Jonathan Sacks: 'Society is not a house or a hotel ­ it should be a home'

From a lecture at King's College London entitled 'How to build a culture of respect' by the Chief Rabbi

Tuesday 31 May 2005 00:00 BST

We have in Britain a series of sub-cultures, each with its own priorities, its own agenda but none of us can fully think clearly about what the common good is.

So here is the issue - can we recreate a society of the common good? Here's a metaphor. I call it "the country house metaphor". Society is an enormous country house. Newcomers arrive. The host of the country house comes out with an enormous smile on his face and says: "Welcome visitors". But you're conscious as long as you're there that you are a guest. It's his home, not yours.

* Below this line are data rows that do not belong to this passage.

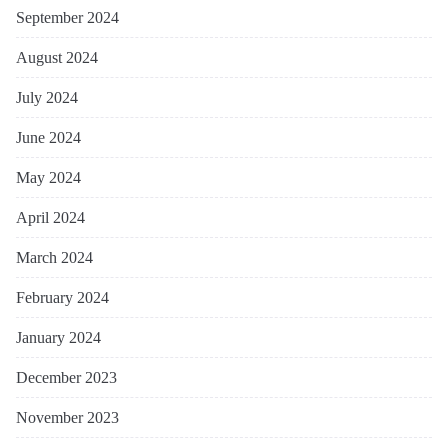
September 2024
August 2024
July 2024
June 2024
May 2024
April 2024
March 2024
February 2024
January 2024
December 2023
November 2023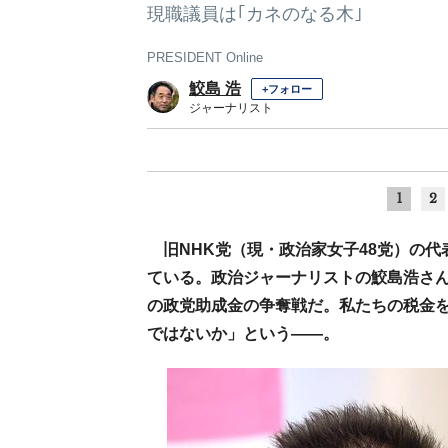
現職議員は｢カネのなる木｣
PRESIDENT Online
鮫島 浩
+フォロー
ジャーナリスト
1
2
旧NHK党（現・政治家女子48党）の
ている。政治ジャーナリストの鮫島浩さん
の政党助成金の争奪戦だ。私たちの税金
ではないか」という――。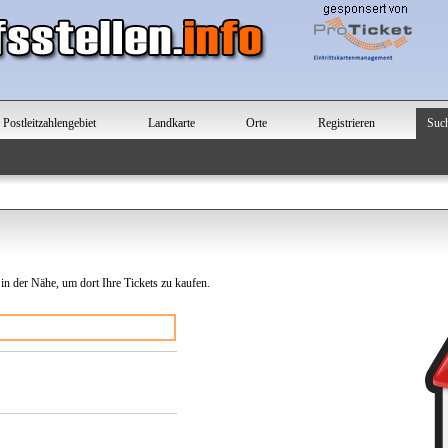
Postleitzahlengebiet
Landkarte
Orte
Registrieren
Suc
 in der Nähe, um dort Ihre Tickets zu kaufen.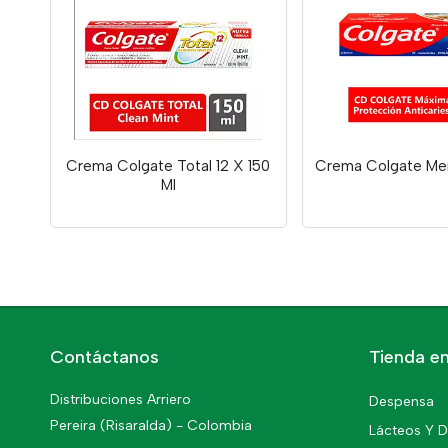
Crema Colgate Total 12 X 150
Crema Colgate Men
Ml
Contáctanos
Tienda en
Distribuciones Arriero
Despensa
Pereira (Risaralda) - Colombia
Lácteos Y D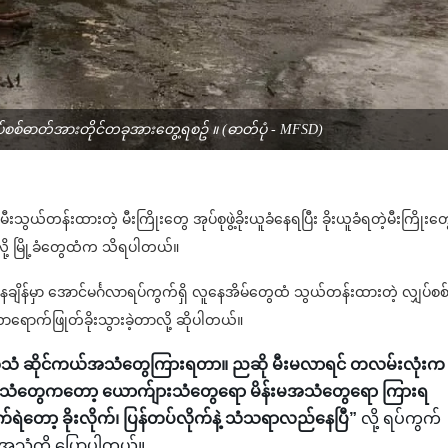
ှိ လျှပ်စစ်ဓာတ်အားတိုင်တခုအားတွေ့ရစဥ် ။ (ဓာတ်ပုံ - MFSD)
စစ်မီးသွယ်တန်းထားတဲ့ မီးကြိုးတွေ အုပ်စုဖွဲ့ခိုးယူခံနေရပြီး ခိုးယူခံရတဲ့မီးကြိုးတ
ို့ မြို့ခံတွေထံက သိရပါတယ်။
ေချိန်မှာ အောင်မင်္ဂလာရပ်ကွက်ရှိ လူနေအိမ်တွေထံ သွယ်တန်းထားတဲ့ လျှပ်စစ်
လာရောက်ဖြုတ်ခိုးသွားခဲ့တာလို့ ဆိုပါတယ်။
 ဆိုင်ကယ်အသံတွေကြားရတာ။ ညဆို မီးမလာရင် တလမ်းလုံးက
ုးတာ။ အသံတွေကတော့ ယောက်ျားသံတွေရော မိန်းမအသံတွေရော ကြားရ
ော့ ခိုးလိုက်၊ ပြန်တပ်လိုက်နဲ့ သံသရာလည်နေပြီ”
လို့ ရပ်ကွက်
်အသံကို ပြောပါတယ်။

What I call the country house model says there's one single dominant culture, and if you come and you want to belong and not just feel a guest you have to get rid of your culture or play it very, very low profile indeed.

What took its place, the second model which we have been living in for the past half century, is that society is not a country house - it is a hotel. You pay for services rendered and in return you get a room, you get room services - beyond that, you are free to do whatever you like so long as you don't disturb the other guests.

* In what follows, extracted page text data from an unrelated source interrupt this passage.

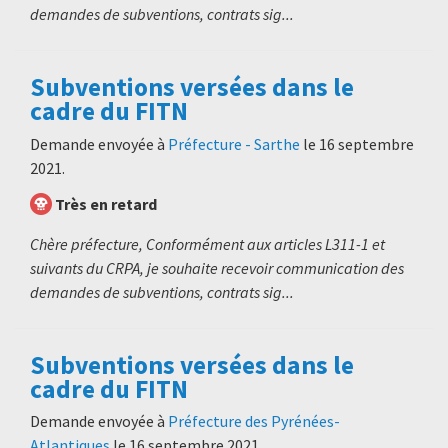
demandes de subventions, contrats sig...
Subventions versées dans le
cadre du FITN
Demande envoyée à
Préfecture - Sarthe
le
16 septembre
2021
.
Très en retard
Chère préfecture, Conformément aux articles L311-1 et
suivants du CRPA, je souhaite recevoir communication des
demandes de subventions, contrats sig...
Subventions versées dans le
cadre du FITN
Demande envoyée à
Préfecture des Pyrénées-
Atlantiques
le
16 septembre 2021
.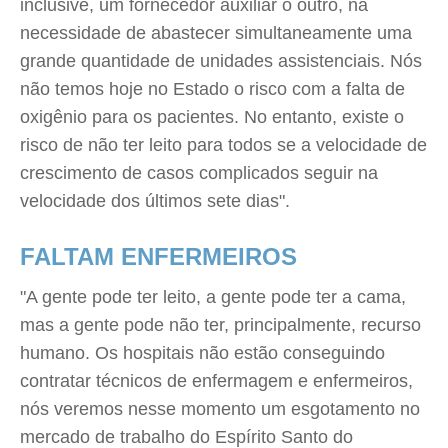
inclusive, um fornecedor auxiliar o outro, na
necessidade de abastecer simultaneamente uma
grande quantidade de unidades assistenciais. Nós
não temos hoje no Estado o risco com a falta de
oxigênio para os pacientes. No entanto, existe o
risco de não ter leito para todos se a velocidade de
crescimento de casos complicados seguir na
velocidade dos últimos sete dias".
FALTAM ENFERMEIROS
"A gente pode ter leito, a gente pode ter a cama,
mas a gente pode não ter, principalmente, recurso
humano. Os hospitais não estão conseguindo
contratar técnicos de enfermagem e enfermeiros,
nós veremos nesse momento um esgotamento no
mercado de trabalho do Espírito Santo do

That is great, except a hotel in principle generates no loyalty. A hotel is somewhere where you don't belong. It isn't a home. It's a convenience. And therefore when society becomes a hotel, as it has become in the past 50 years, you get no sense of national identity, of belonging, of common history, of common good, of moral consensus, of social solidarity - and that is where we are now.

So, is there a third model, a post multicultural model? I suggest there is and I offer, as my third model, society not as a country house, not as a hotel, but as the home we build together.

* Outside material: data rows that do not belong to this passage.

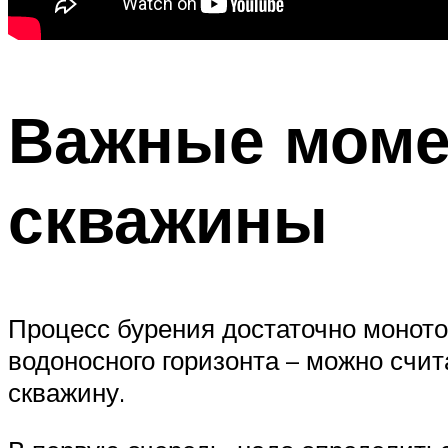
Важные моме
скважины
Процесс бурения достаточно монотон
водоносного горизонта – можно счит
скважину.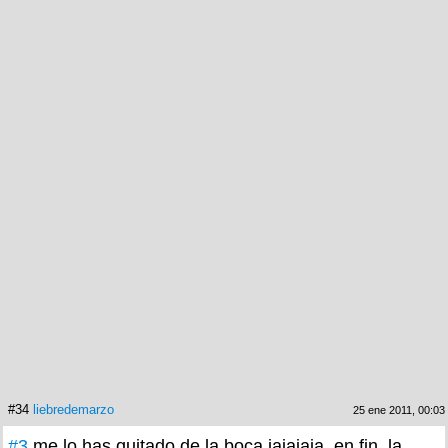
#34
liebredemarzo
25 ene 2011, 00:03
#3
me lo has quitado de la boca jajajaja, en fin, la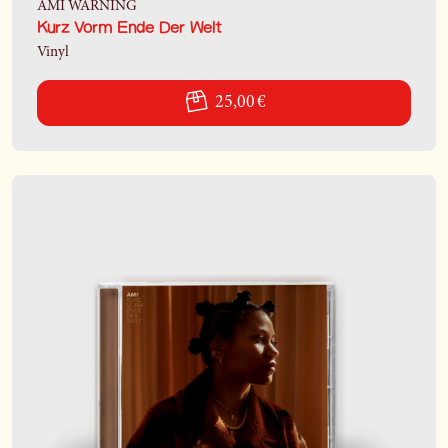
AMI WARNING
Kurz Vorm Ende Der Welt
Vinyl
25,00 €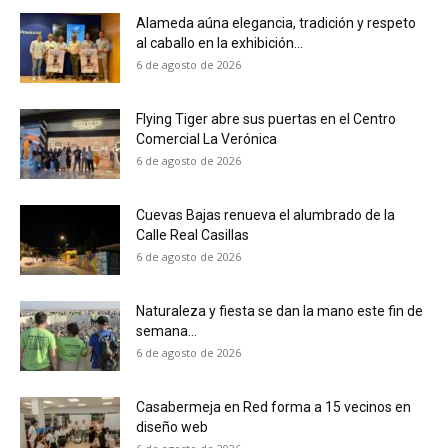
Alameda aúna elegancia, tradición y respeto
al caballo en la exhibición...
6 de agosto de 2026
Flying Tiger abre sus puertas en el Centro
Comercial La Verónica
6 de agosto de 2026
Cuevas Bajas renueva el alumbrado de la
Calle Real Casillas
6 de agosto de 2026
Naturaleza y fiesta se dan la mano este fin de
semana...
6 de agosto de 2026
Casabermeja en Red forma a 15 vecinos en
diseño web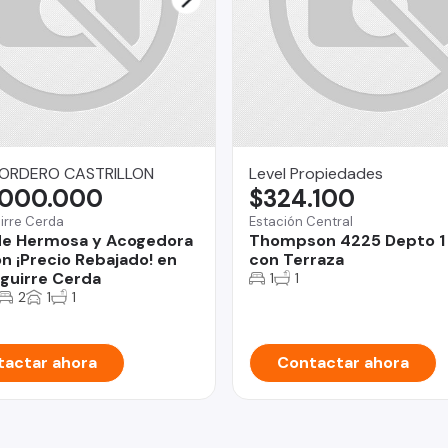
ORDERO CASTRILLON
Level Propiedades
.000.000
$324.100
irre Cerda
Estación Central
de Hermosa y Acogedora
Thompson 4225 Depto 1
n ¡Precio Rebajado! en
con Terraza
guirre Cerda
1
1
2
1
1
actar ahora
Contactar ahora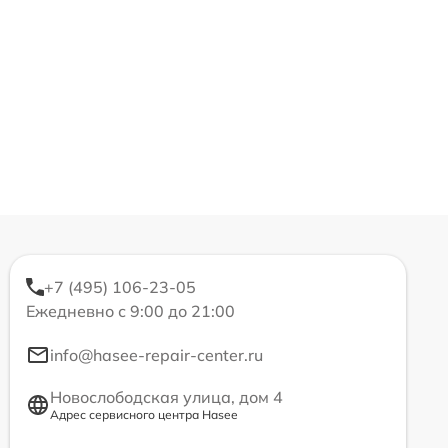
+7 (495) 106-23-05
Ежедневно с 9:00 до 21:00
info@hasee-repair-center.ru
Новослободская улица, дом 4
Адрес сервисного центра Hasee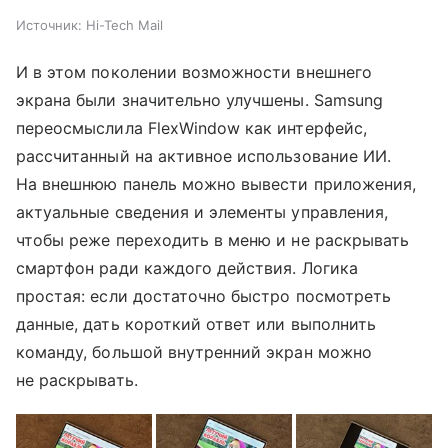
Источник:
Hi-Tech Mail
И в этом поколении возможности внешнего
экрана были значительно улучшены. Samsung
переосмыслила FlexWindow как интерфейс,
рассчитанный на активное использование ИИ.
На внешнюю панель можно вывести приложения,
актуальные сведения и элементы управления,
чтобы реже переходить в меню и не раскрывать
смартфон ради каждого действия. Логика
простая: если достаточно быстро посмотреть
данные, дать короткий ответ или выполнить
команду, большой внутренний экран можно
не раскрывать.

We are not dealing here with self-interest. We are talking civil society. How? Not by appealing to interests but by appealing to altruism. If we are to make such a society, we are going to have to put the collective good back at the heart of political discourse, and it is not therefore simply that politics is the agenda - who has the most persuasive voice or the largest number of votes. It is the collective good we make together.